[Opening INPUT FOR THIS TASK section]

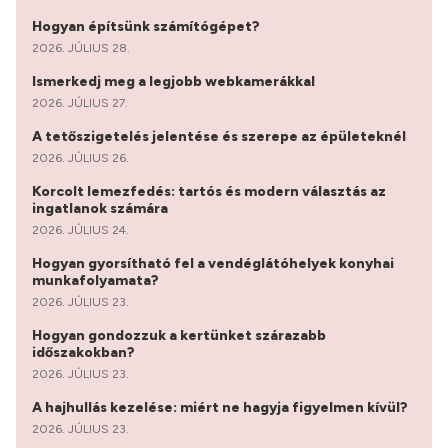
Hogyan építsünk számítógépet?
2026. JÚLIUS 28.
Ismerkedj meg a legjobb webkamerákkal
2026. JÚLIUS 27.
A tetőszigetelés jelentése és szerepe az épületeknél
2026. JÚLIUS 26.
Korcolt lemezfedés: tartós és modern választás az
ingatlanok számára
2026. JÚLIUS 24.
Hogyan gyorsítható fel a vendéglátóhelyek konyhai
munkafolyamata?
2026. JÚLIUS 23.
Hogyan gondozzuk a kertünket szárazabb
időszakokban?
2026. JÚLIUS 23.
A hajhullás kezelése: miért ne hagyja figyelmen kívül?
2026. JÚLIUS 23.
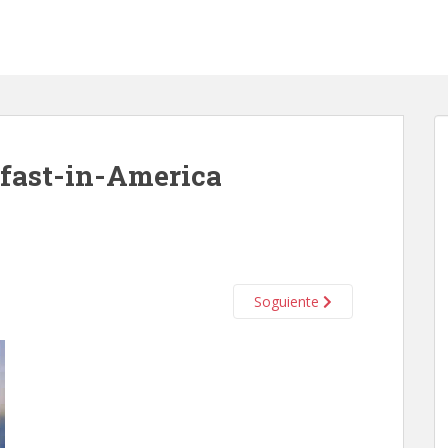
kfast-in-America
Soguiente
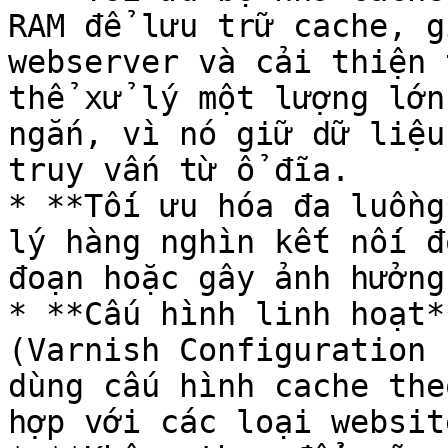
RAM để lưu trữ cache, g
webserver và cải thiện 
thể xử lý một lượng lớn
ngắn, vì nó giữ dữ liệu
truy vấn từ ổ đĩa.

* **Tối ưu hóa đa luồng
lý hàng nghìn kết nối đ
đoạn hoặc gây ảnh hưởng
* **Cấu hình linh hoạt*
(Varnish Configuration 
dùng cấu hình cache the
hợp với các loại websit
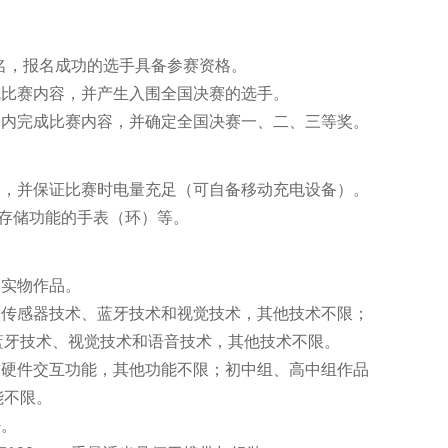
行报名，报名成功的选手具备参赛资格。
成比赛内容，并产生入围全国决赛的选手。
间内完成比赛内容，并确定全国决赛一、二、三等奖。
脑，并保证比赛时电量充足（可自备移动充电设备）。
或存储功能的手表（环）等。
念实物作品。
到传感器技术、蓝牙技术和视觉技术，其他技术不限；
蓝牙技术、视觉技术和语音技术，其他技术不限。
软硬件交互功能，其他功能不限；初中组、高中组作品
能不限。
+。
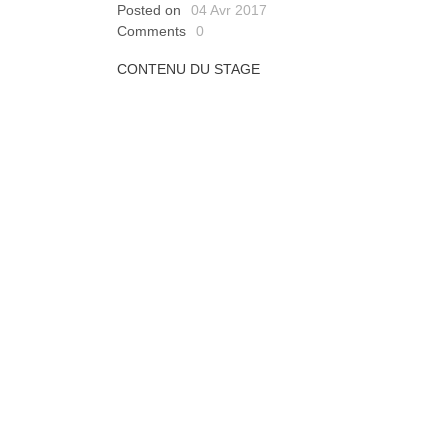
Posted on
04 Avr 2017
Comments
0
CONTENU DU STAGE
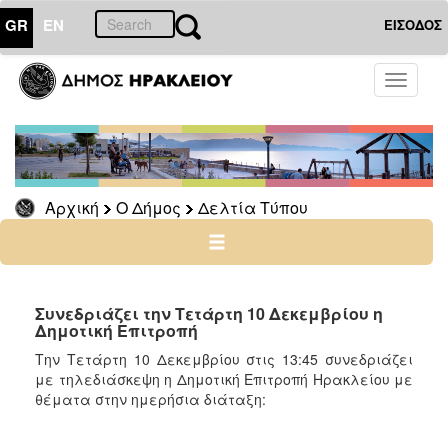
GR
EN
ΕΙΣΟΔΟΣ
Ο
Toggle
ΔΗΜΟΣ
navigati
Δελτία
Τύπου
Αρχείο
Αρχική
Ο Δήμος
Δελτία Τύπου
Ο
ΤΟΠΟΣ
ΜΑΣ
Συνεδριάζει την Τετάρτη 10 Δεκεμβρίου η
Δημοτική Επιτροπή
ΠΟΛΙΤΙΣΜΟΣ
Την Τετάρτη 10 Δεκεμβρίου στις 13:45 συνεδριάζει
με τηλεδιάσκεψη η Δημοτική Επιτροπή Ηρακλείου με
θέματα στην ημερήσια διάταξη:
ΑΝΘΕΚΤΙΚΗ
ΠΟΛΗ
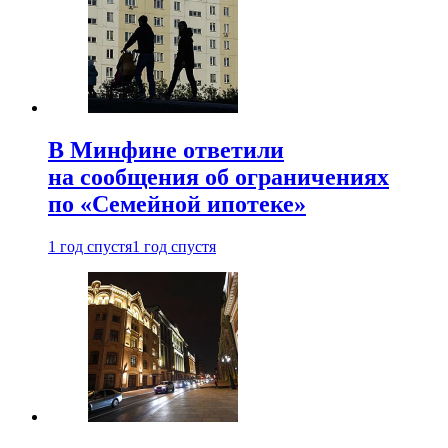
В Минфине ответили
на сообщения об ограничениях
по «Семейной ипотеке»
1 год спустя
1 год спустя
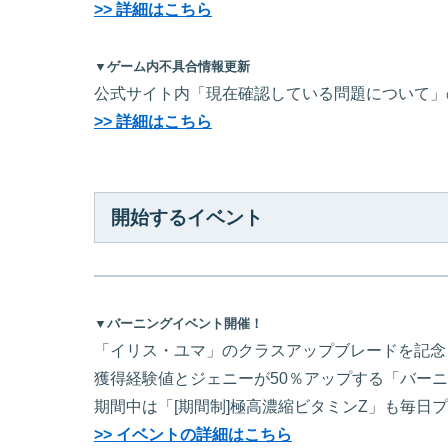
>> 詳細はこちら
▼ゲーム内不具合情報更新
公式サイト内「現在確認している問題について」
>> 詳細はこちら
開始するイベント
▼バーニングイベント開催！
「イリス・ユマ」のクラスアップブレードを記念
獲得経験値とジェニーが50％アップする「バー
期間中は「[期間制]極高濃縮ビタミンZ」も毎日
>> イベントの詳細はこちら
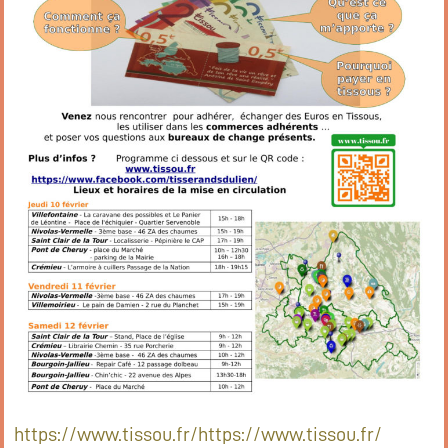
https://www.tissou.fr/
https://www.tissou.fr/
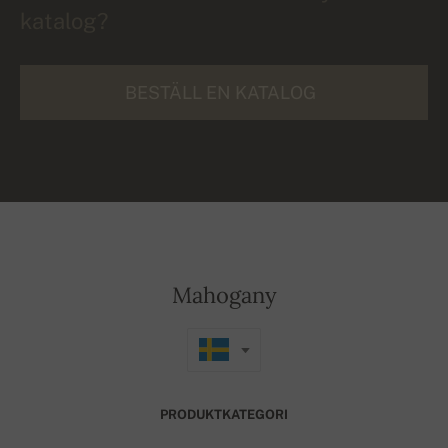
katalog?
BESTÄLL EN KATALOG
Mahogany
PRODUKTKATEGORI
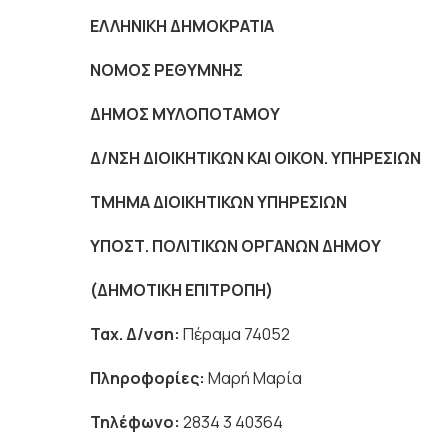
ΕΛΛΗΝΙΚΗ ΔΗΜΟΚΡΑΤΙΑ
Πέραμ
ΝΟΜΟΣ ΡΕΘΥΜΝΗ
ΔΗΜΟΣ ΜΥΛΟΠΟΤΑΜΟΥ
Δ/ΝΣΗ ΔΙΟΙΚΗΤΙΚΩΝ ΚΑΙ ΟΙΚΟΝ. ΥΠΗΡΕΣΙΩΝ
ΤΜΗΜΑ ΔΙΟΙΚΗΤΙΚΩΝ ΥΠΗΡΕΣΙΩΝ
ΥΠΟΣΤ. ΠΟΛΙΤΙΚΩΝ ΟΡΓΑΝΩΝ ΔΗΜΟΥ
(ΔΗΜΟΤΙΚΗ ΕΠΙΤΡΟΠΗ)
Ταχ. Δ/νση:
Πέραμα 74052
Πληροφορίες:
Μαρή Μαρία
Τηλέφωνο:
2834 3 40364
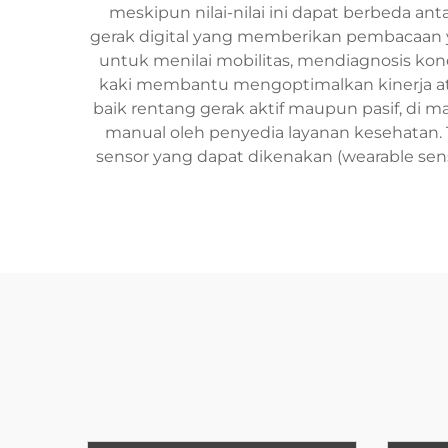
meskipun nilai-nilai ini dapat berbeda a
gerak digital yang memberikan pembacaan y
untuk menilai mobilitas, mendiagnosis kon
kaki membantu mengoptimalkan kinerja at
baik rentang gerak aktif maupun pasif, di ma
manual oleh penyedia layanan kesehatan.
sensor yang dapat dikenakan (wearable sen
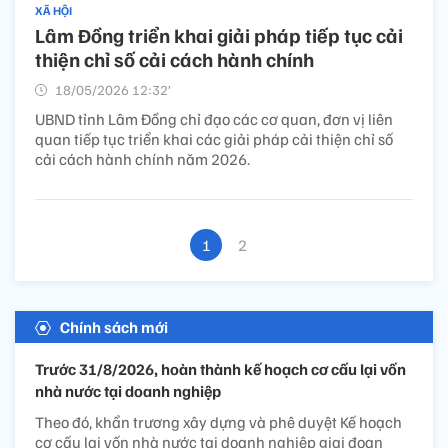
XÃ HỘI
Lâm Đồng triển khai giải pháp tiếp tục cải
thiện chỉ số cải cách hành chính
18/05/2026 12:32’
UBND tỉnh Lâm Đồng chỉ đạo các cơ quan, đơn vị liên
quan tiếp tục triển khai các giải pháp cải thiện chỉ số
cải cách hành chính năm 2026.
1
2
Chính sách mới
Trước 31/8/2026, hoàn thành kế hoạch cơ cấu lại vốn
nhà nước tại doanh nghiệp
Theo đó, khẩn trương xây dựng và phê duyệt Kế hoạch
cơ cấu lại vốn nhà nước tại doanh nghiệp giai đoạn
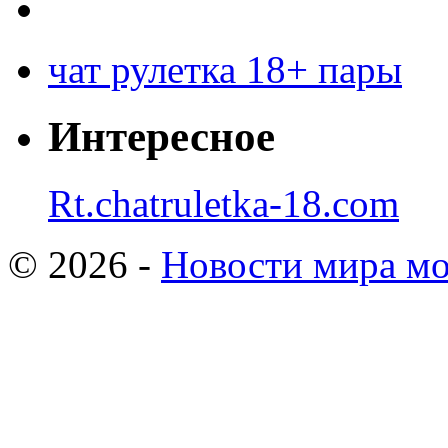
чат рулетка 18+ пары
Интересное
Rt.chatruletka-18.com
© 2026 -
Новости мира мо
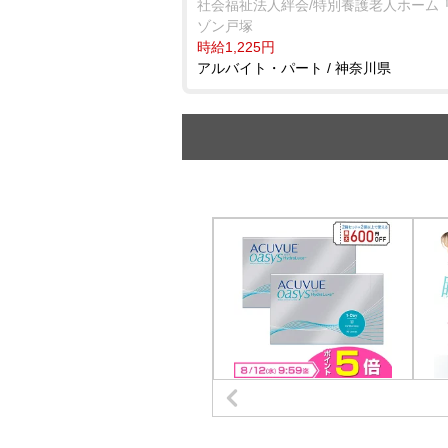
社会福祉法人絆会/特別養護老人ホーム 
ゾン戸塚
時給1,225円
アルバイト・パート / 神奈川県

[Closing INPUT FOR THIS TASK section]

Turn the data from the line with "kfast-in-America" to the line with "hợp với các loại websit", both included, into a JSON list of strings with one string per line. Skip blank lines and leave the pictures out.

### [WORKED SOLUTION]
[
  "kfast-in-America",
  "Soguiente",
  "RAM để lưu trữ cache, g",
  "webserver và cải thiện ",
  "thể xử lý một lượng lớn",
  "ngắn, vì nó giữ dữ liệu",
  "truy vấn từ ổ đĩa.",
  "* **Tối ưu hóa đa luồng",
  "lý hàng nghìn kết nối đ",
  "đoạn hoặc gây ảnh hưởng",
  "* **Cấu hình linh hoạt*",
  "(Varnish Configuration ",
  "dùng cấu hình cache the",
  "hợp với các loại websit"
]